Machinaal klompen maken
Vanaf de jaren 30 begon de klompenmakerij in Vlaanderen te mechaniseren. Die machines lieten toe om een model, dat wel eerst handmatig gemaakt moest worden, te kopiëren. Eerst beperkte zich dit tot 1 klomp per keer, maar latere machines kopieerden een volledig paar tegelijk. “Hierdoor verdubbelde de productiecapaciteit zich plots”, zegt Ronny Mondelaers. “Omdat de blokken hout naar elkaar toe draaien, kan je in een keer de linkse en rechtse klomp van een paar maken.”

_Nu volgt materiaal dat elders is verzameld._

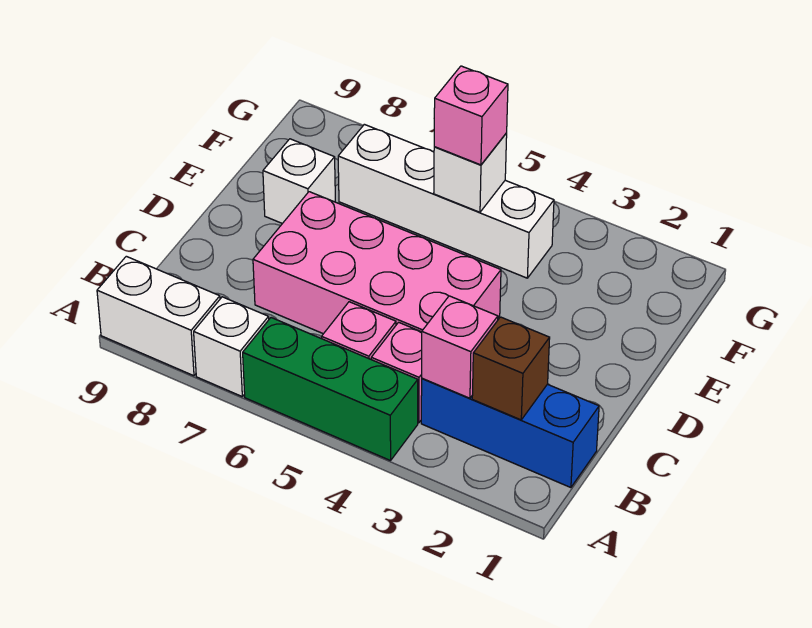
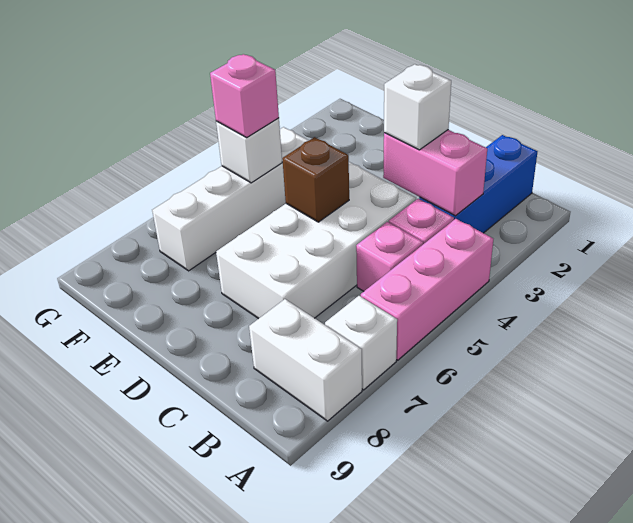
green brick A4:A6 level 1 -> pink brick A4:A6 level 1
white brick A8:A9 level 1 -> white brick A8:B8 level 1
brown brick B2 level 2 -> brown brick D5 level 2
pink brick B3 level 2 -> pink brick B3:C3 level 2
pink brick C4:D7 level 1 -> white brick C4:D7 level 1
white brick E8 level 1 -> white brick C3 level 3

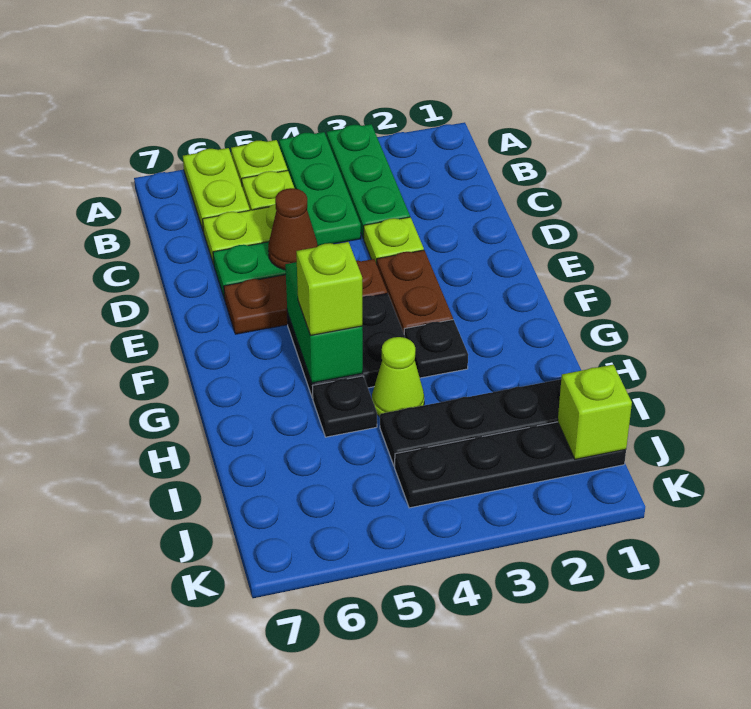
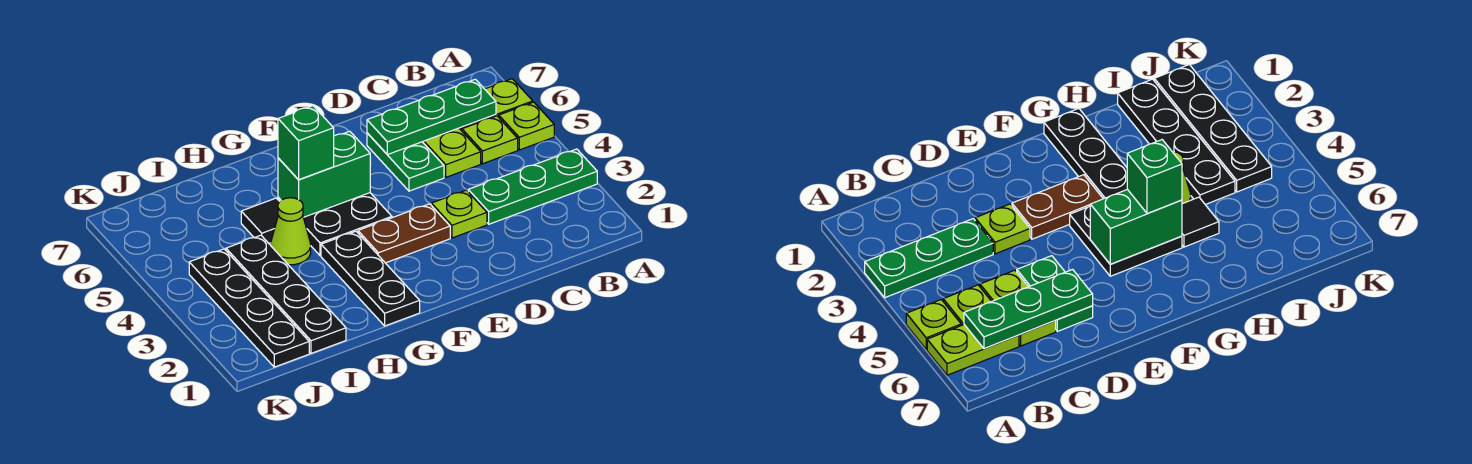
green plate A4:C4 level 1 -> green plate B6:D6 level 2
brown cone D5 level 2 -> none
brown plate E4:E6 level 1 -> none
black plate G3 level 1 -> black plate G1:G3 level 1
lime brick G5 level 3 -> green brick G5 level 3
black plate H5 level 1 -> black tile H5 level 1
lime brick J1 level 2 -> none

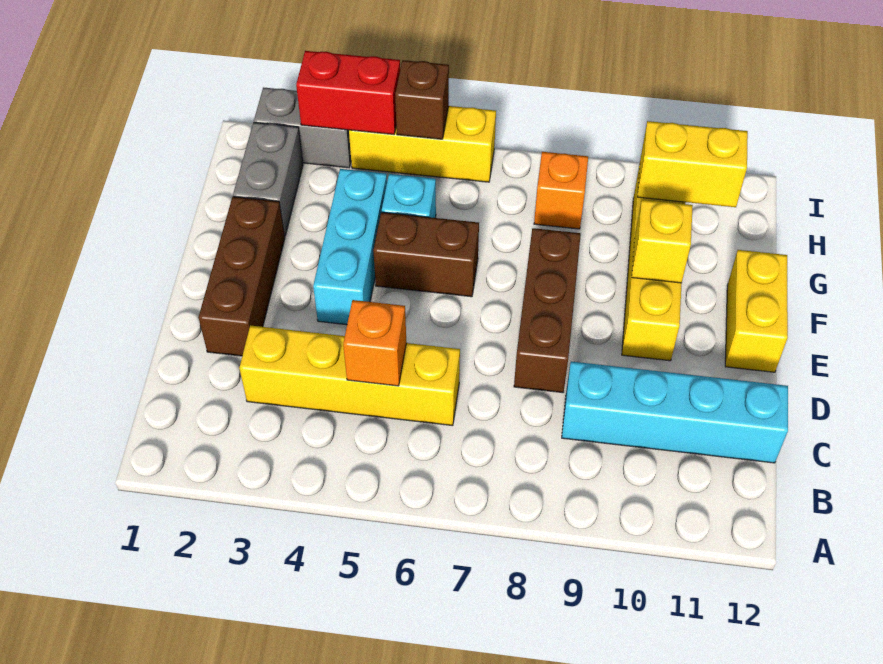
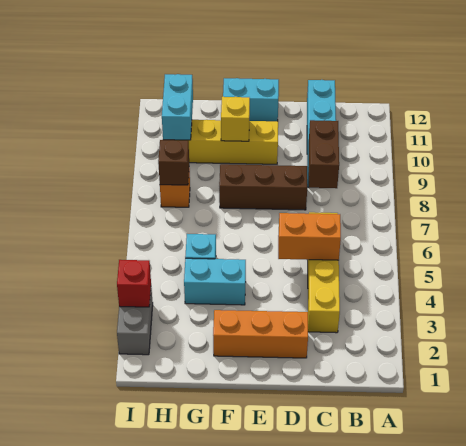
orange brick C5 level 2 -> orange brick C5:D5 level 2
brown brick D2:F2 level 1 -> orange brick D2:F2 level 1
cyan brick E4:G4 level 1 -> cyan brick F4:G4 level 1
yellow brick E12:F12 level 1 -> cyan brick E12:F12 level 1
brown brick F5:F6 level 1 -> brown brick C8:C9 level 2
grey brick G2:H2 level 1 -> none
yellow brick H10:H11 level 2 -> cyan brick H10:H11 level 2
red brick I3:I4 level 2 -> red brick I3 level 2
yellow brick I4:I6 level 1 -> none
brown brick I5 level 2 -> brown brick H8 level 2

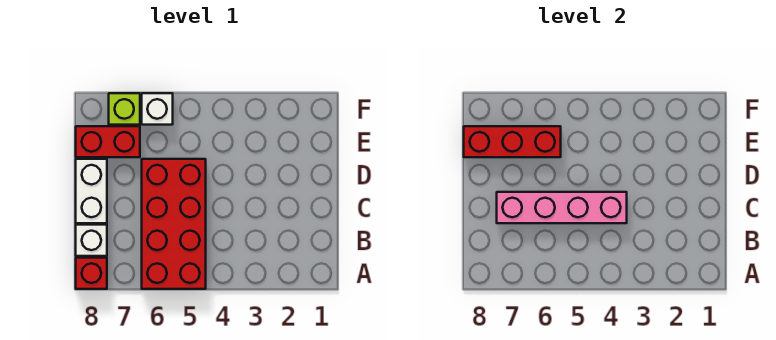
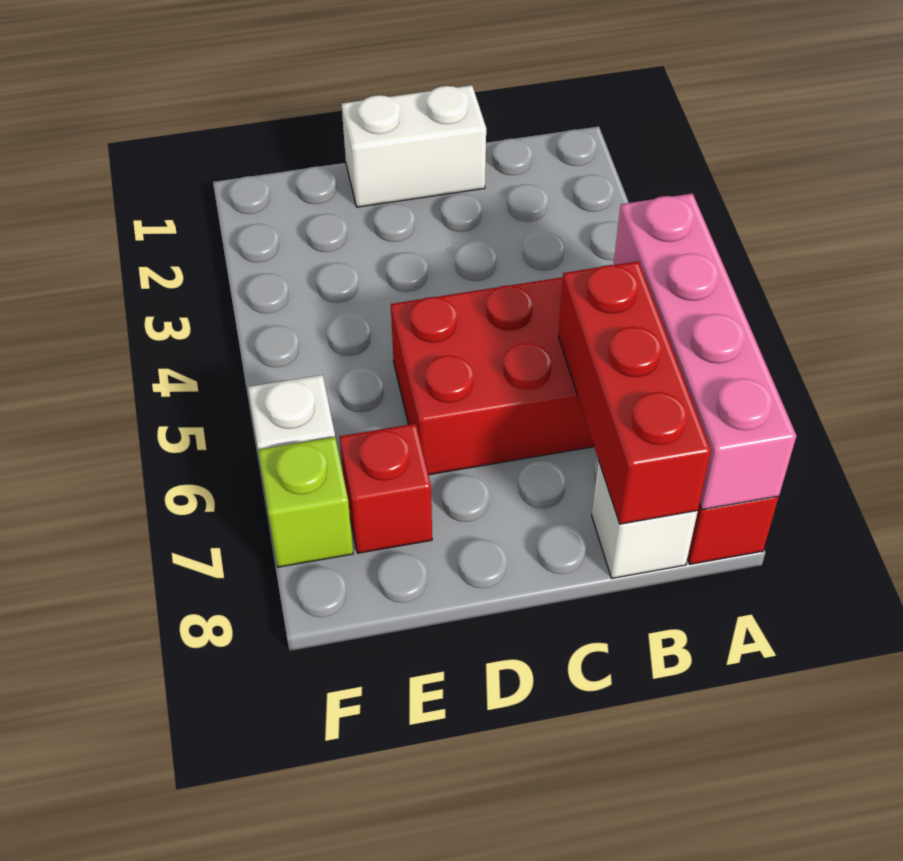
pink brick C4:C7 level 2 -> pink brick A5:A8 level 2
white brick C8:D8 level 1 -> white brick C1:D1 level 1
red brick E6:E8 level 2 -> red brick B6:B8 level 2
red brick E7:E8 level 1 -> red brick E7 level 1

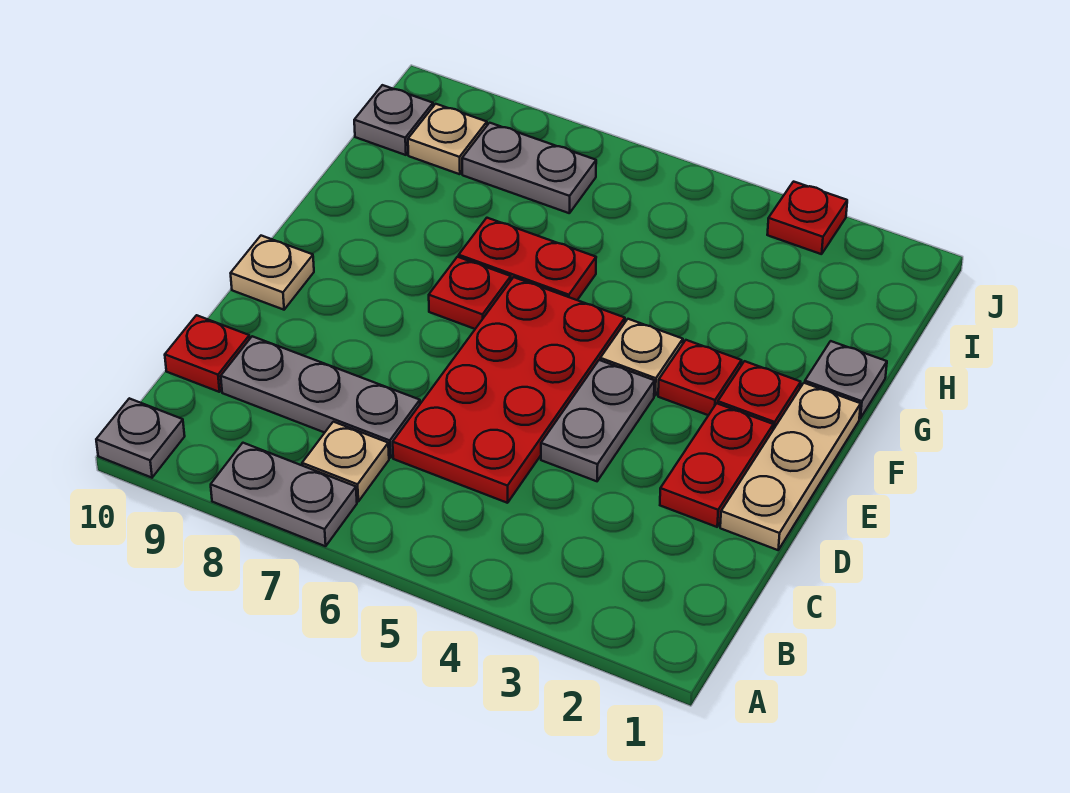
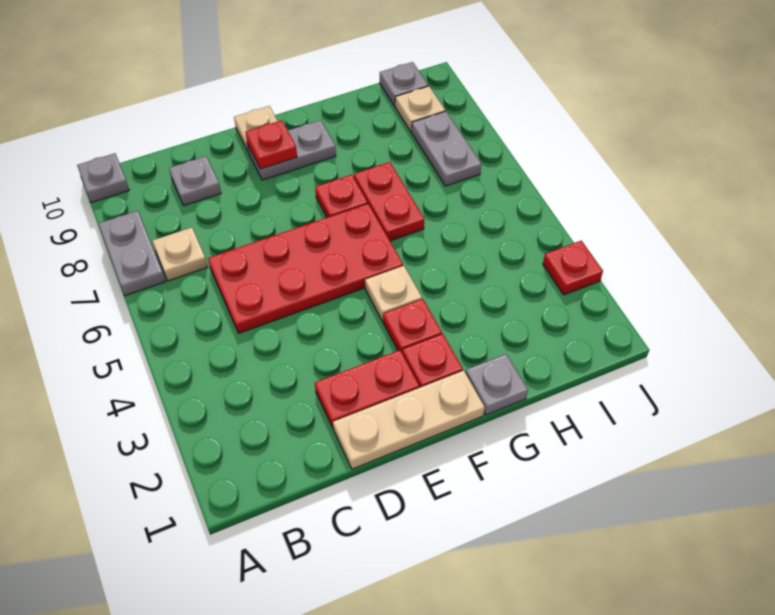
grey plate C7:C9 level 1 -> grey plate C9 level 1
red plate C10 level 1 -> red plate E9 level 2
grey plate D4:E4 level 1 -> grey plate E9:F9 level 1

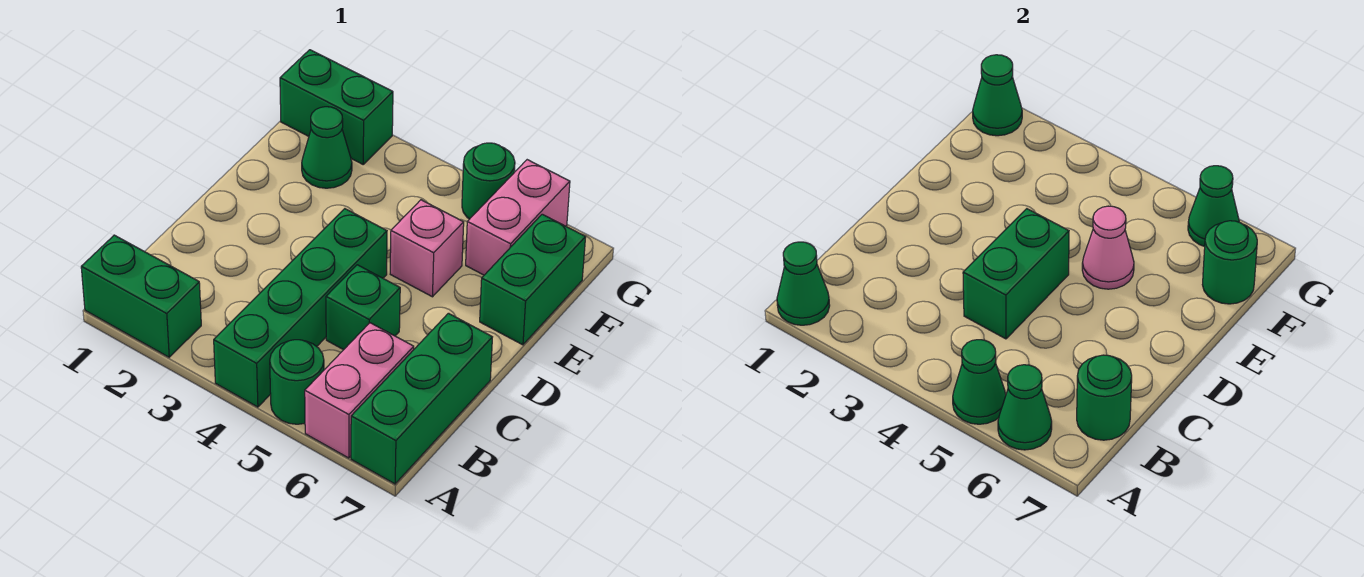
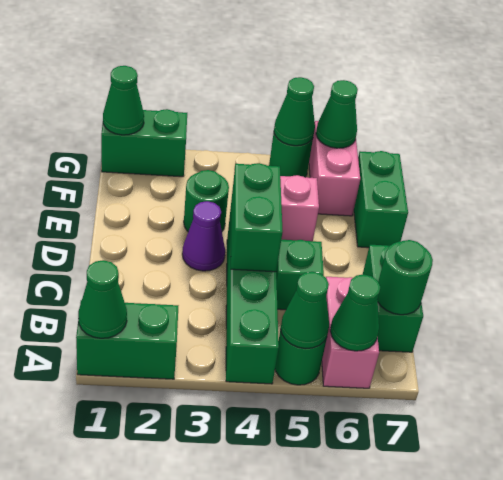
green brick A7:C7 level 1 -> green brick B7:C7 level 1
none -> purple cone D3 level 1
pink cone E5 level 2 -> none
green cone F2 level 1 -> green cone G5 level 2
green round brick F7 level 2 -> green round brick E3 level 1

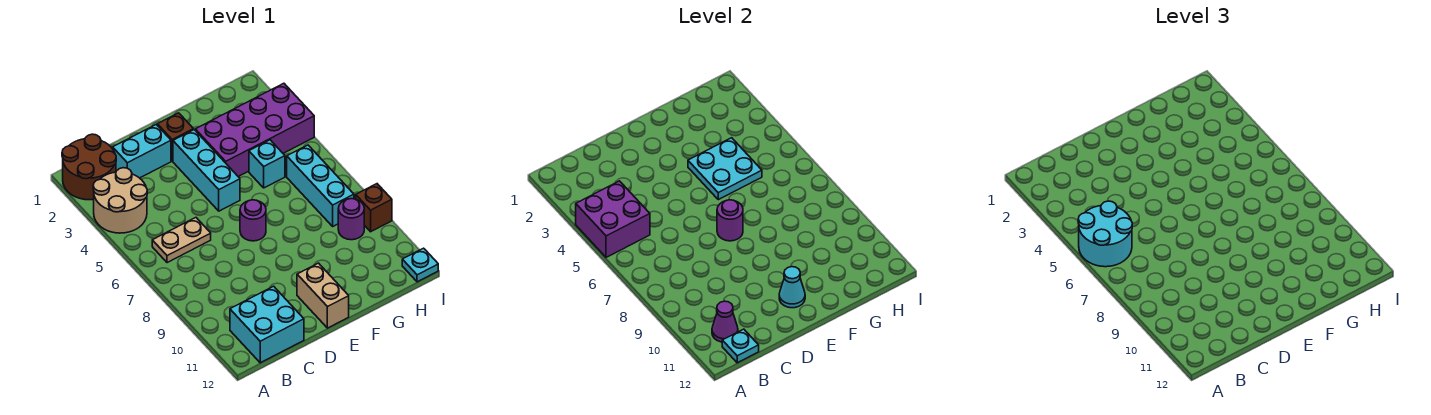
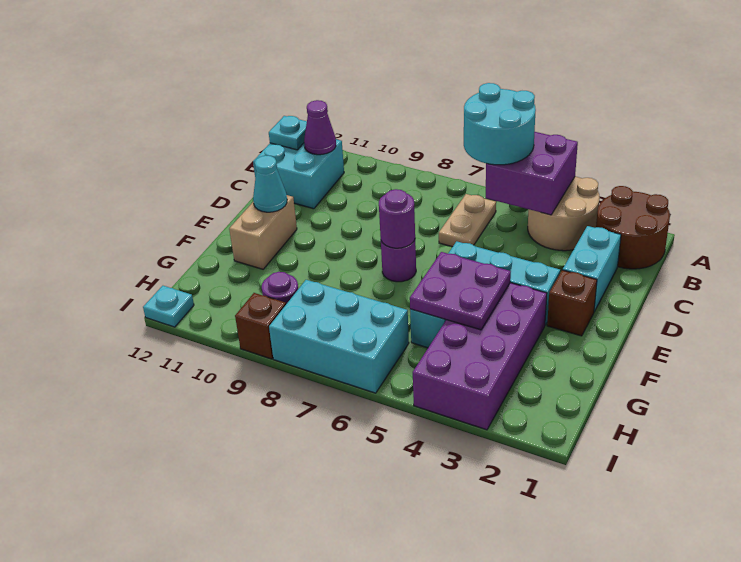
tan brick E11:E12 level 1 -> tan brick E11:F11 level 1
cyan plate F4:G5 level 2 -> purple plate F4:G5 level 2
cyan brick H6:H8 level 1 -> cyan brick H6:I8 level 1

Een klompenmaker spande een klomp op tussen 2 pinnen in de machine, zodat die rond kan draaien. Achteraf zijn daar aan de achterkant vaak nog streepjes en puntjes van te zien. “Hieraan kan je herkennen dat een klomp machinaal gemaakt is”, zegt Tim Van Goethem. Een machinaal geproduceerde klomp is van afwerking nogal ruw. Een klompenmaker werkte die vaak nog handmatig af met een mes.
In Nijhuis, de grootste klompenmaker van Nederland, zijn de klompenmachines tegenwoordig computergestuurd. Eerder waren ze zelfs overgestapt op machines die 4 of 6 paar klompen in een keer konden draaien, maar daarmee zijn ze gestopt. De productie was te hoog en er ging te veel hout verloren.
Een groot deel van de klompenmachines in Klompenmuseum Den Eik werd gedoneerd door de vader van Ronny, nadat hij stopte met het familiebedrijf in 2008.